After exhausting their administrative appeals, the hunters and their booking agent filed suit along with Conservation Force, a nonprofit that advocates species protection through hunting. They named Department of the Interior Secretary Ken Salazar and the U.S. Fish and Wildlife Service as defendants to the action for declaratory relief.

On Thursday, Chief U.S. District Judge Royce Lamberth dismissed the case on summary judgment.

"Thrill-seeking safari hunters willingly pay thousands of dollars for the privilege of shooting an African elephant," he wrote. "Sport hunting is legal in many African countries and can often benefit threatened elephant populations where the practice is carefully managed and revenue from hunting licenses is recycled into conservation programs. Without an effective wildlife management plan, however, the haphazard sport-killing of elephants may - intuitively enough - be detrimental to their survival as a species."

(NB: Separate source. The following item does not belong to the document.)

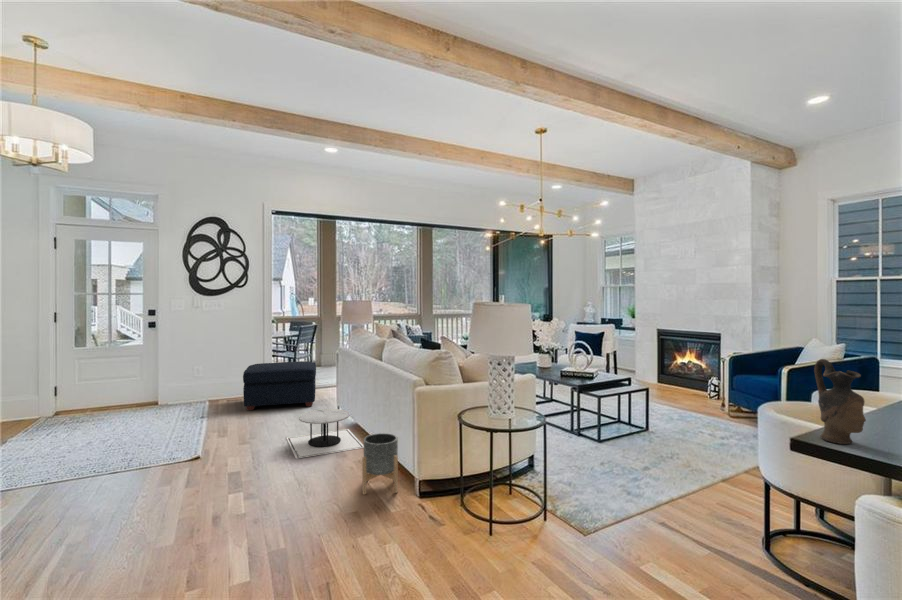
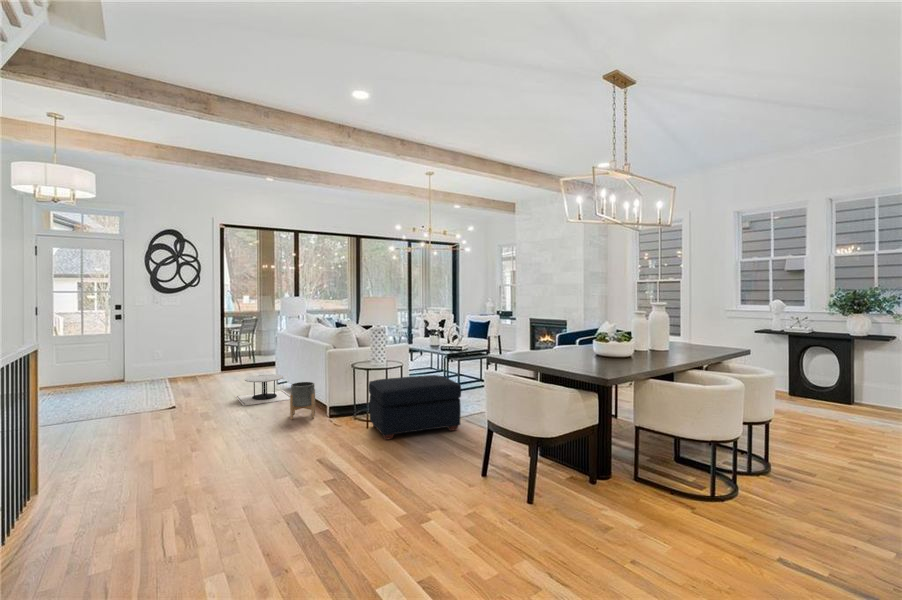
ceramic pitcher: present [814,359,866,444] -> none [520,317,536,357]
ottoman: present [243,362,316,410] -> present [369,375,461,440]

The hunters claimed that the U.S. Fish and Wildlife Service denied their permit requests, after an "extreme delay," and said it could not verify whether Mozambique had an effective elephant-management plan.

The Endangered Species Act and the Convention on International Trade in Endangered Species of Wild Fauna and Flora (CITES) entrusts the U.S. government to decide whether proposed importation of a species affects its survival. Potential importers must prove to the U.S. Fish and Wildlife Service that their sport kill actually enhances the population's chances for survival. CITES lists the African elephant in its first and most restrictive appendix of endangered species.

"Defendants are entitled to summary judgment because the administrative record demonstrates that the service acted rationally in denying plaintiffs' permit application," Lamberth wrote.

According to the court, the number of elephants in Mozambique appears to have declined from between 50,000 and 65,000 in 1974 to an estimated 11,000 to 13,000 in 2002. Experts directly attribute the decline in numbers to illegal poaching for ivory.